■ WHAT THE EXERCISE ASKS:
Pick out every line below that contains the string "печки", and copy each one in full.

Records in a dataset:
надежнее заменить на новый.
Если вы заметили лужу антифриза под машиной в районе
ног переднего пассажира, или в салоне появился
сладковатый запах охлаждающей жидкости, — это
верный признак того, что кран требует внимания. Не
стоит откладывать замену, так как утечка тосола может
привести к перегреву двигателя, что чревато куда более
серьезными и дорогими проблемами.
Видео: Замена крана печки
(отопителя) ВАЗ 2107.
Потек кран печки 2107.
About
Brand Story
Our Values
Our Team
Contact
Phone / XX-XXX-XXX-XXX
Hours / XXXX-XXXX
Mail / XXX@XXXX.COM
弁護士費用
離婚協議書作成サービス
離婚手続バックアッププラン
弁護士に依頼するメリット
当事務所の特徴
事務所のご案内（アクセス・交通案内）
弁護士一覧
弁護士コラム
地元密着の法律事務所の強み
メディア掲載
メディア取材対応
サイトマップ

■ EXERCISE ANSWER:
Видео: Замена крана печки
Потек кран печки 2107.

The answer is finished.